Source passage Block Start

Walking to Loreto


The idea of making a pilgrimage, that is, journeying to a place of spiritual significance, is commonly understood by Catholics and non-Catholics alike, but as to what may be entailed by an Ignatian pilgrimage might require some explanation. 
 
Basically, such a pilgrimage is undertaken after the example of that perennial pilgrim St. Ignatius of Loyola, who wanted to follow the steps of the first disciples of Christ, who were sent to preach without any provisions (Mt 10:5-16, etc.), and to rely entirely on whatever God would provide. It was in this spirit of trusting in Providence, that I, too, set out for an eight-day foot pilgrimage in Italy, with one travelling companion, no money, just a razor and a toothbrush between us.
 
We were both, it should be said, living in Rome and discerning our vocations. A pilgrimage such as this was both indicative of our youth and anticipatory of the consecrated life to which we were drawn.
 
Our destination, we decided, would be the Marian shrine at Loreto near Ancona, close to the Adriatic coast in the region of Le Marche. It had been visited over the course of 700 years by a long list of saints, including Ignatius. 
 
But why Loreto? And who is Our Lady of Loreto? Why that title and why that place? A thousand years ago, the knights known as the crusaders had taken the holy land from the Muslims (who had conquered it from the Byzantines) and made Nazareth their capital. An Italian family named the Angeli had decided to restore the house in Nazareth known to have been Mary's. When a Muslim army won a key victory near Nazareth, the Angelis took down the stones of the house and shipped them to Italy where they were reassembled in its present location of Loreto. Later a basilica was built around the stone house, and still later the little house was enclosed in marble. It became one of the most visited Marian shrines in Europe.

Source passage Block End
Data for analysis Block Start

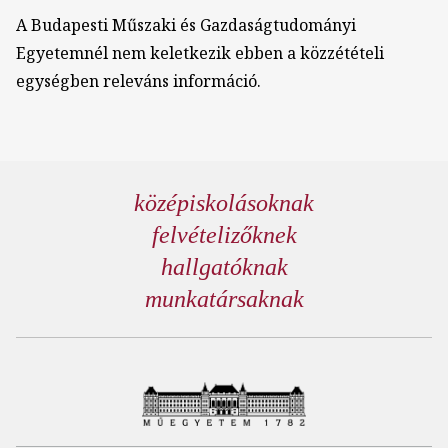
A Budapesti Műszaki és Gazdaságtudományi
Egyetemnél nem keletkezik ebben a közzétételi
egységben releváns információ.
középiskolásoknak
felvételizőknek
hallgatóknak
munkatársaknak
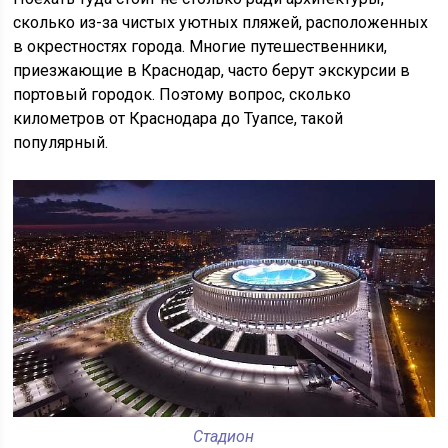
сколько из-за чистых уютных пляжей, расположенных
в окрестностях города. Многие путешественники,
приезжающие в Краснодар, часто берут экскурсии в
портовый городок. Поэтому вопрос, сколько
километров от Краснодара до Туапсе, такой
популярный.
Стадион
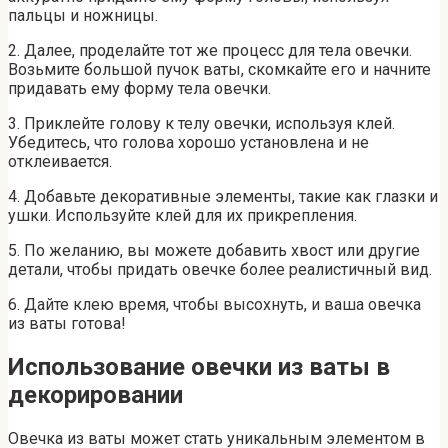
пальцы и ножницы.
2. Далее, проделайте тот же процесс для тела овечки.
Возьмите большой пучок ваты, скомкайте его и начните
придавать ему форму тела овечки.
3. Приклейте голову к телу овечки, используя клей.
Убедитесь, что голова хорошо установлена и не
отклеивается.
4. Добавьте декоративные элементы, такие как глазки и
ушки. Используйте клей для их прикрепления.
5. По желанию, вы можете добавить хвост или другие
детали, чтобы придать овечке более реалистичный вид.
6. Дайте клею время, чтобы высохнуть, и ваша овечка
из ваты готова!
Использование овечки из ваты в
декорировании
Овечка из ваты может стать уникальным элементом в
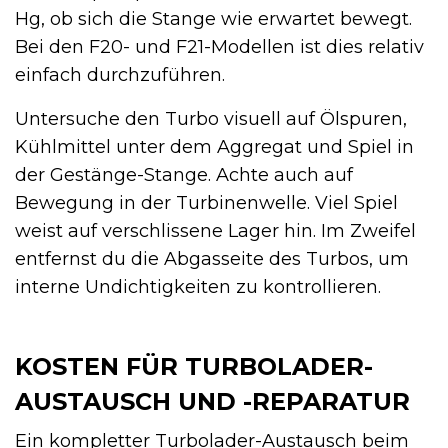
Hg, ob sich die Stange wie erwartet bewegt.
Bei den F20- und F21-Modellen ist dies relativ
einfach durchzuführen.
Untersuche den Turbo visuell auf Ölspuren,
Kühlmittel unter dem Aggregat und Spiel in
der Gestänge-Stange. Achte auch auf
Bewegung in der Turbinenwelle. Viel Spiel
weist auf verschlissene Lager hin. Im Zweifel
entfernst du die Abgasseite des Turbos, um
interne Undichtigkeiten zu kontrollieren.
KOSTEN FÜR TURBOLADER-
AUSTAUSCH UND -REPARATUR
Ein kompletter Turbolader-Austausch beim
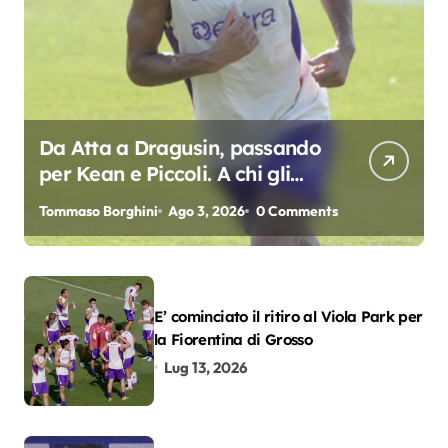
Da Atta a Dragusin, passando
per Kean e Piccoli. A chi gli
oscar del precampionato?
Tommaso Borghini
Ago 3, 2026
0 Comments
E’ cominciato il ritiro al Viola Park per
la Fiorentina di Grosso
Lug 13, 2026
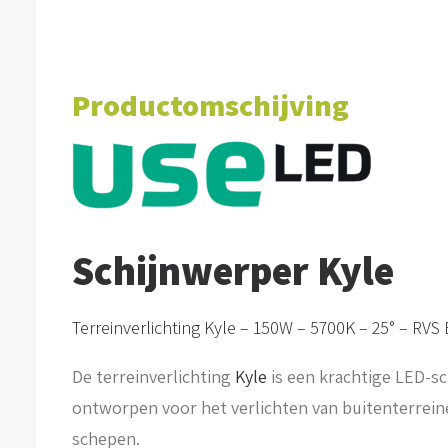
Productomschijving
Schijnwerper Kyle
Terreinverlichting Kyle – 150W – 5700K – 25° – RVS
De terreinverlichting
Kyle
is een krachtige LED-sc
ontworpen voor het verlichten van buitenterrein
schepen.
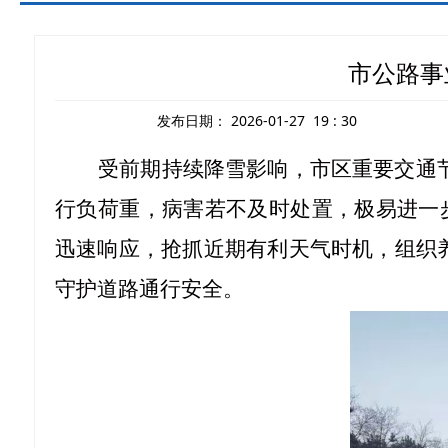
市公路事
发布日期：
2026-01-27 19 : 30
受前期持续降雪影响，市区重要交通
行负荷重，病害若不及时处置，极易进一
迅速响应，抢抓近期有利天气时机，组织养
守护道路通行安全。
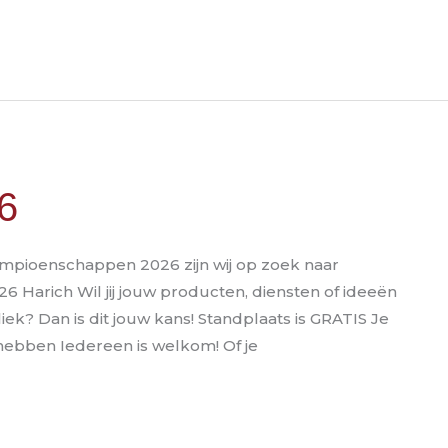
6
mpioenschappen 2026 zijn wij op zoek naar
026 Harich Wil jij jouw producten, diensten of ideeën
ek? Dan is dit jouw kans! Standplaats is GRATIS Je
hebben Iedereen is welkom! Of je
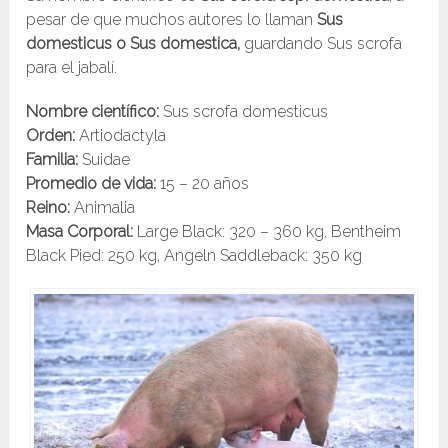
pesar de que muchos autores lo llaman
Sus
domesticus o Sus domestica,
guardando Sus scrofa
para el jabalí.
Nombre científico:
Sus scrofa domesticus
Orden:
Artiodactyla
Familia:
Suidae
Promedio de vida:
15 – 20 años
Reino:
Animalia
Masa Corporal:
Large Black: 320 – 360 kg, Bentheim
Black Pied: 250 kg, Angeln Saddleback: 350 kg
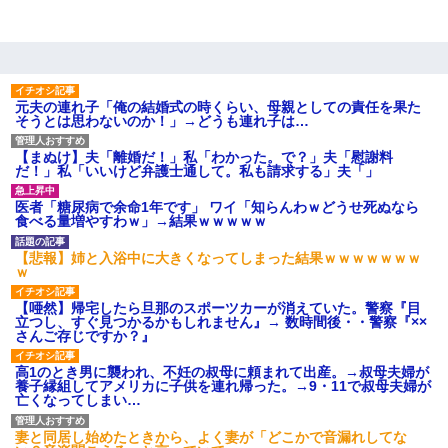
元夫の連れ子「俺の結婚式の時くらい、母親としての責任を果た
そうとは思わないのか！」→どうも連れ子は…
【まぬけ】夫「離婚だ！」私「わかった。で？」夫「慰謝料
だ！」私「いいけど弁護士通して。私も請求する」夫「」
医者「糖尿病で余命1年です」 ワイ「知らんわｗどうせ死ぬなら
食べる量増やすわｗ」→結果ｗｗｗｗｗ
【悲報】姉と入浴中に大きくなってしまった結果ｗｗｗｗｗｗｗ
ｗ
【唖然】帰宅したら旦那のスポーツカーが消えていた。警察『目
立つし、すぐ見つかるかもしれません』→ 数時間後・・警察『××
さんご存じですか？』
高1のとき男に襲われ、不妊の叔母に頼まれて出産。→叔母夫婦が
養子縁組してアメリカに子供を連れ帰った。→9・11で叔母夫婦が
亡くなってしまい…
妻と同居し始めたときから、よく妻が「どこかで音漏れしてな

Data for analysis Block End

* _Tasks_:
(a) Please copy the Loreto passage word for word, from "The idea of" to "require some explanation.".
(b) List every question sentence that appears in the Loreto passage.

* _Results_:
(a)
The idea of making a pilgrimage, that is, journeying to a place of spiritual significance, is commonly understood by Catholics and non-Catholics alike, but as to what may be entailed by an Ignatian pilgrimage might require some explanation.

(b)
- But why Loreto?
- And who is Our Lady of Loreto?
- Why that title and why that place?